Loable por muchas razones es esta Noche de los investigadores, mas la primera y quizá decisiva es, a mi juicio, la responsabilidad que exhiben cientos de jóvenes investigadores saliendo a la esfera pública para participar activamente en dar a conocer no sólo su sabiduría y sus técnicas, sino también las dificultades por las que atraviesa la investigación en España. Tomando pie en estas actividades de la noche de la ciencia, se han hecho algunas movilizaciones de protesta por la situación de la investigación en España dignas de ser resaltadas; por ejemplo, un comunicado, titulado Carta de la ciencia, firmado por un colectivo de investigadores nos recuerda que, en los últimos cinco años, han descendido un 36 por ciento los recursos destinados a la ciencia, dando lugar al "abandono o mantenimiento precario de líneas de investigación y la pérdida de un capital humano irreemplazable a lo largo de este período".

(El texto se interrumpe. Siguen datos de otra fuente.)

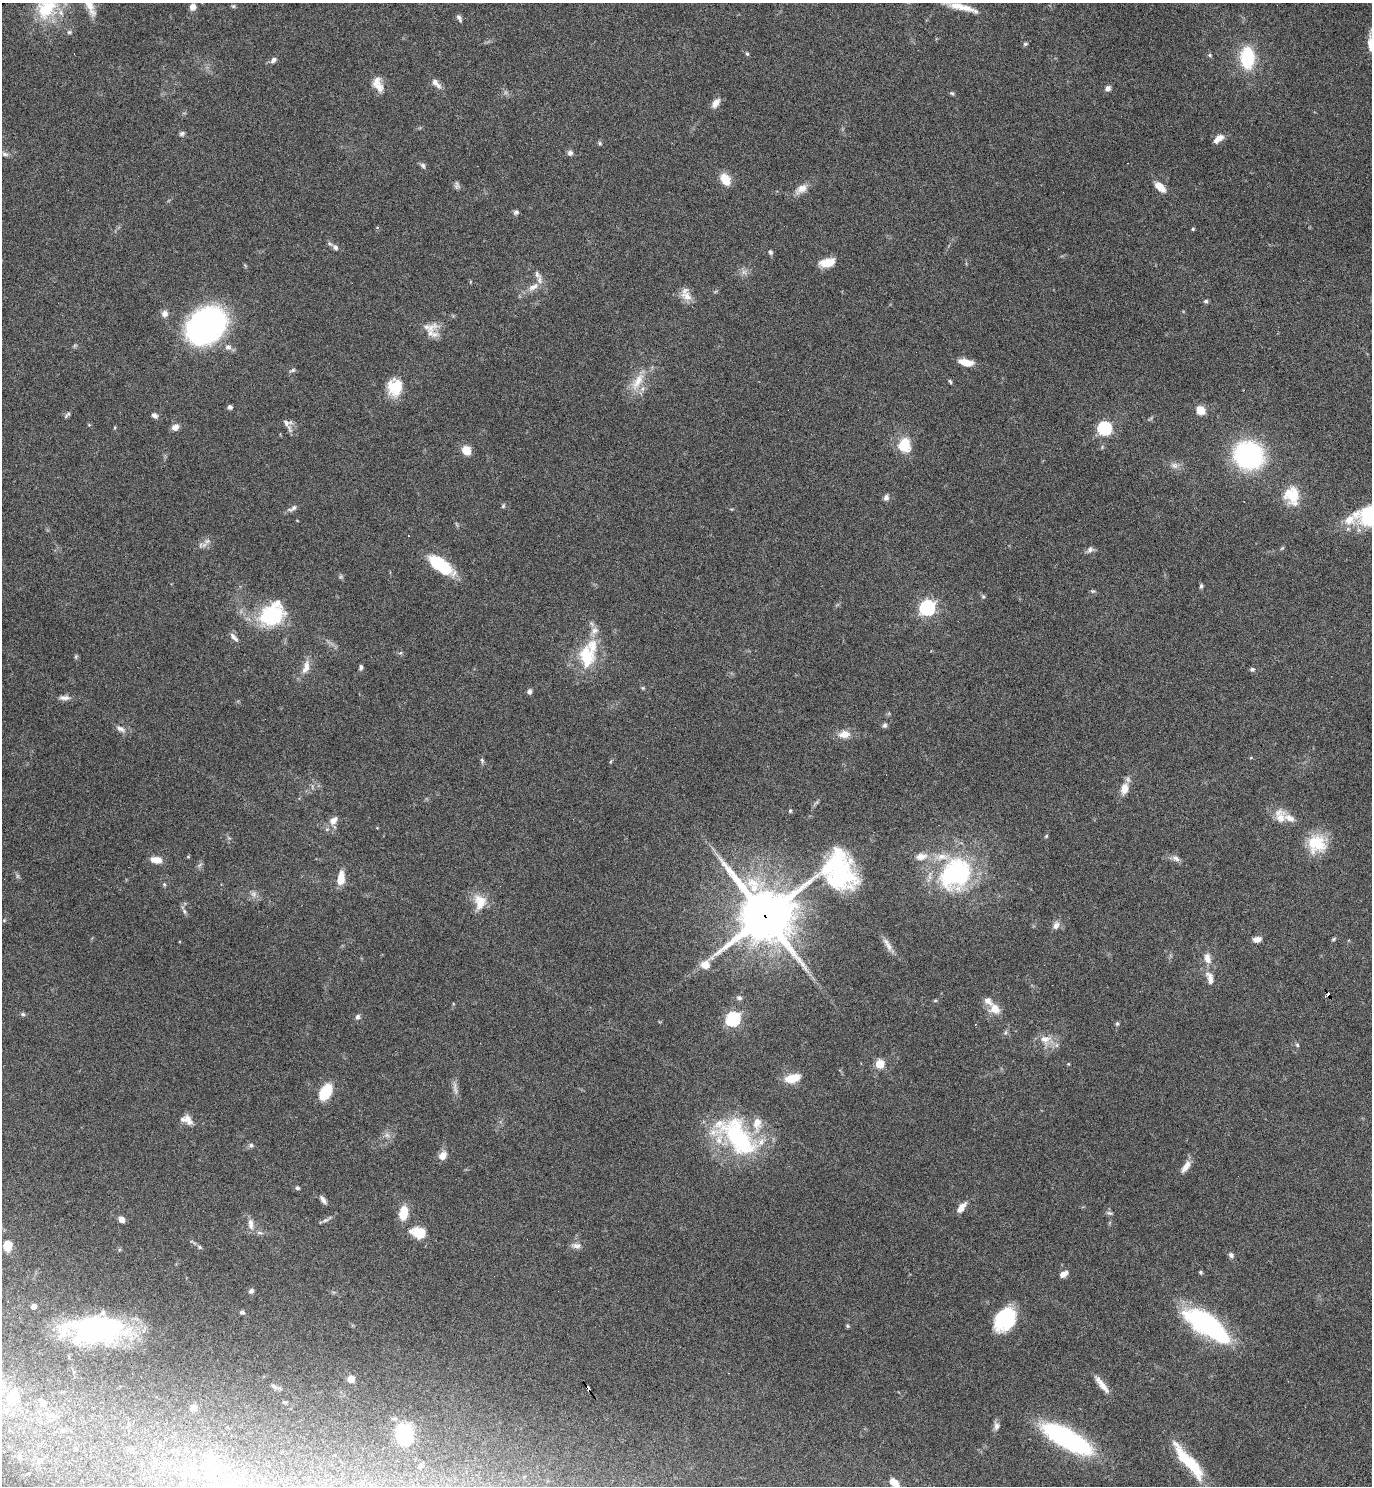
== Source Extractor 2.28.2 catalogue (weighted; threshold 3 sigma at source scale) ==
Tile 6 of 4 x 4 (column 2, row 2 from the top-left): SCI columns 1567-2936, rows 3020-4503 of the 6013 x 6036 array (HDU 1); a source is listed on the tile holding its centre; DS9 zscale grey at full resolution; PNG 1374 x 1488 px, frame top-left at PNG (2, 3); no overlay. Shown black and unused: <1% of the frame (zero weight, under 4 of 7 exposures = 3% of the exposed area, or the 3 px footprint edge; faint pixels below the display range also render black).
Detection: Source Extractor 2.28.2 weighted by HDU 2 'WHT'; one run over the whole footprint, this tile lists its part. Background 0.0469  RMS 0.0039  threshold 0.0159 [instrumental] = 3 sigma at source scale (4.09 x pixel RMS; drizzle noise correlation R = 1.36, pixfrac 0.8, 0.05/0.05 arcsec/px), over >= 5 px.
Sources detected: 195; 2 inside a brighter object's white glare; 1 cosmic-ray / hot-pixel residue — not listed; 15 inside a brighter listed object's ellipse — not listed separately; the other 177 listed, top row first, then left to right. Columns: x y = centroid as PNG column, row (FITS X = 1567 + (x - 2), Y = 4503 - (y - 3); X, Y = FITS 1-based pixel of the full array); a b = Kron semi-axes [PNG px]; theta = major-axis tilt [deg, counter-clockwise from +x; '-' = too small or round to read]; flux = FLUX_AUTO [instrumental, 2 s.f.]
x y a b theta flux
89 5 30 9 -66 5.3
233 6 5 5 - 0.51
193 7 7 7 - 2.3
46 8 33 25 59 18
966 8 36 9 -19 5.8
459 18 8 5 -61 1
69 32 5 5 - 0.64
1370 43 20 8 87 3
1025 44 6 5 - 0.61
747 54 5 4 - 0.44
1210 55 6 4 -28 0.62
1247 58 14 9 89 28
273 60 8 6 49 1.2
436 83 17 7 -46 2.2
379 87 17 11 -80 3.3
1108 88 7 6 - 1.4
952 93 6 4 -21 0.53
716 103 13 7 54 2.5
182 134 7 5 30 0.78
1219 139 14 7 37 2.7
600 143 6 4 -62 0.52
570 153 7 7 - 1.1
5 154 9 6 -9 1.2
423 165 8 6 -53 0.91
725 179 11 8 -58 6.6
457 185 9 6 -83 0.97
1160 187 14 7 -43 4.4
801 189 17 10 35 3.2
516 212 7 6 - 0.85
1193 229 4 3 - 0.46
335 247 7 6 - 1.1
770 252 6 5 - 0.76
827 263 17 9 13 5.3
744 272 9 4 -44 1
537 275 13 7 -53 1.9
533 287 17 8 31 3.5
686 296 17 11 -31 3.6
1206 301 6 5 - 0.76
165 314 9 8 - 1.8
206 325 33 26 39 100
431 328 24 9 31 4
228 347 9 7 -1 1.6
966 362 14 6 -12 5.1
292 370 8 5 18 0.73
638 381 29 10 59 6.7
950 381 6 4 -62 0.52
395 389 23 14 -53 7.9
230 407 6 5 - 0.91
1201 410 11 9 -46 3.8
67 415 11 4 45 0.69
154 415 8 6 -36 1.2
286 423 11 8 -58 1.8
175 427 9 7 26 2
1104 428 6 6 - 61
904 445 12 11 - 11
466 450 10 8 -49 4.4
1248 455 19 17 -22 83
1174 465 10 8 -24 1.7
1289 493 24 20 70 8.2
886 497 8 6 72 1.3
503 506 6 4 46 0.5
293 508 13 6 29 1.5
1349 520 16 12 44 4.7
204 545 8 5 45 1.2
1090 549 9 8 - 1.3
440 565 27 11 -35 19
1201 586 6 4 81 0.67
1092 591 6 4 -9 0.54
983 596 7 5 -62 0.63
927 608 7 6 - 93
272 615 28 21 39 27
594 630 11 8 39 2.2
234 637 15 6 -48 1.6
400 653 6 3 18 0.47
586 656 27 18 -82 15
306 667 21 9 73 3.6
361 667 7 5 -89 0.8
1252 669 6 5 - 0.68
643 688 5 5 - 0.45
529 692 6 5 - 1.1
64 698 15 6 -2 1.9
885 725 7 6 - 0.8
120 729 13 6 -27 1.7
844 734 16 10 2 3.6
1251 758 5 3 - 0.33
482 760 7 5 -69 0.68
1124 788 14 9 78 3.9
790 811 4 3 - 0.55
1280 816 20 14 -80 4.8
333 820 12 8 45 2.9
1046 836 5 4 - 0.43
1317 844 23 23 - 12
188 856 4 4 - 0.4
921 857 16 10 8 3.4
1176 858 12 6 -27 1.6
156 860 12 7 -10 3.7
838 870 68 45 74 48
955 873 40 31 39 52
341 878 15 8 85 5.2
164 884 5 4 - 0.52
754 888 15 13 41 8
254 894 8 8 - 1.5
480 902 21 15 -83 6.3
184 911 6 5 - 0.72
765 916 18 16 -45 2100
4 920 5 5 - 0.5
1056 925 11 8 67 1.8
1257 939 10 6 5 2
1333 939 7 4 29 0.52
889 946 16 7 -59 2.5
1207 958 13 8 -77 3
705 965 13 11 14 3.9
1210 978 20 9 -74 3.3
1328 995 4 3 - 23
739 998 8 6 -10 0.9
935 1001 6 4 19 0.4
995 1009 14 12 -32 4.2
23 1014 6 5 - 0.62
358 1017 7 6 - 0.94
733 1019 7 6 - 63
1117 1023 5 5 - 0.55
1045 1039 15 13 0 4.4
1297 1045 5 4 - 0.49
880 1064 5 5 - 14
1068 1064 4 3 - 0.32
792 1078 19 10 15 6
455 1088 20 4 -81 1.7
326 1092 17 10 62 11
188 1120 15 8 -54 2.7
387 1135 8 6 -44 1.2
738 1137 58 32 -48 47
251 1145 6 5 - 0.75
443 1156 11 8 51 2.8
1186 1167 18 7 56 2.9
297 1188 5 4 - 0.65
323 1200 11 5 -58 1.3
961 1207 14 7 51 3
403 1213 12 7 81 9.7
1109 1213 8 5 -10 0.81
121 1219 6 6 - 2.2
325 1220 7 5 8 0.89
251 1224 16 7 -87 2.3
418 1232 13 9 -9 10
7 1246 11 9 -87 4.9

Y es que la situación de la ciencia, en todos sus ámbitos, siempre fue uno de los principales problemas de España. Acaso por eso, por nuestra triste historia científica, si hoy comparamos la situación de la ciencia en España con la del pasado, tendríamos que adoptar una actitud más optimista que la expresada en los actos de protesta por nuestros jóvenes investigadores. De todos modos, no seré yo quien caiga en triunfalismo alguno; por el contrario, propongo que para tomarnos en serio el futuro de nuestra investigación empecemos por estudiar nuestro pasado científico, quizá nos sirva para entender el presente y acaso también para dar u nuevo impulso hacia el futuro. Por cierto que la historia crítica de nuestro pasado científico, dicho sea en honor a la verdad, está al alcance de cualquier que tenga ganas de leer. Más aún, diría que España es uno de los pocos países de Europa que ya en el siglo XIX tenía una obra crítica sobre la historia de la ciencia en España. A pesar de sus muchos defectos y límites, esa obra aún se mantiene viva, me refiero al celebérrimo libro del sabio Marcelino Menéndez Pelayo titulado La ciencia española. Este libro fue el punto de partida, nunca solución, de uno de los debates intelectuales más importantes que se han dado en la historia de España y del que todavía quedan muchos cabos sueltos. Pero de eso, querido amigo, escribimos otro día.
Del 3 al 16 de noviembre se celebrará en Madrid la Semana de la Ciencia.